_PROVIDED TEXT_
The handsome Cape Barren Goose is unique to Australia.
During the 1800's they were hunted for food and eggs. Later they were destroyed as agricultural pests.
Now they are protected.
These pale ash-grey, solid-bodied birds grow to about 90cm.Their most striking feature is a bright yellow/green bill.
They mate for life and it is rare that I have seen a lone bird - they are always in pairs.
They nest on the ground, making a shallow cup of twigs and grasses lined with down.
A nest can contain from one to seven eggs.
The Cape Barren goose is commonly seen grazing on grasses in paddocks around Phillip Island.
The family of Mr Rob Niall of Melbourne had a very important role in saving the Cape Barren goose from extinction.
Read his recollections of this role below:
"Every time I visit Phillip Island there seems to be an increase in the number of Cape Barren geese. This gladdens my heart, not only because I like them, but also because they remind me of my grandfather and his role in helping to save them from extinction.
My grandfather lived on a farm at Moorooduc, a place now known as "Nedlands Farm" that was until recently running as a lavender farm. He had an abiding love of birds, and his long driveway from the road up to the house was lined on one side with a series of very large wire enclosures.
This is best described in some autobiographical notes that my father made, wherein he describes this aspect of his father's farm as follows. "My father had a magnificent collection of aviary-living birds and others. Among them were a Noisy Pitta, Mallee Fowl, Cape Barren Geese and many others.
The aviaries were large, and there was a good-sized pond on which many water birds lived, including an Egyptian Goose, also known as the Nile Goose (and hence within the family as the Niall Goose).

_Extracted page text data_
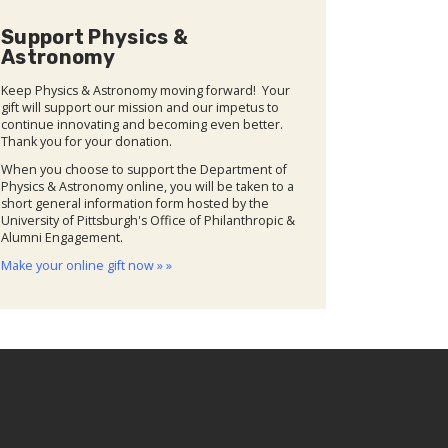
Support Physics &
Astronomy
Keep Physics & Astronomy moving forward! Your
gift will support our mission and our impetus to
continue innovating and becoming even better.
Thank you for your donation.
When you choose to support the Department of
Physics & Astronomy online, you will be taken to a
short general information form hosted by the
University of Pittsburgh's Office of Philanthropic &
Alumni Engagement.
Make your online gift now » »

_PROBLEM REQUIREMENTS_
In the Cape Barren Goose text above, duplicate everything from "They mate for" down to "them from extinction.".

_RESPONSE TO THIS TASK_
They mate for life and it is rare that I have seen a lone bird - they are always in pairs.
They nest on the ground, making a shallow cup of twigs and grasses lined with down.
A nest can contain from one to seven eggs.
The Cape Barren goose is commonly seen grazing on grasses in paddocks around Phillip Island.
The family of Mr Rob Niall of Melbourne had a very important role in saving the Cape Barren goose from extinction.
Read his recollections of this role below:
"Every time I visit Phillip Island there seems to be an increase in the number of Cape Barren geese. This gladdens my heart, not only because I like them, but also because they remind me of my grandfather and his role in helping to save them from extinction.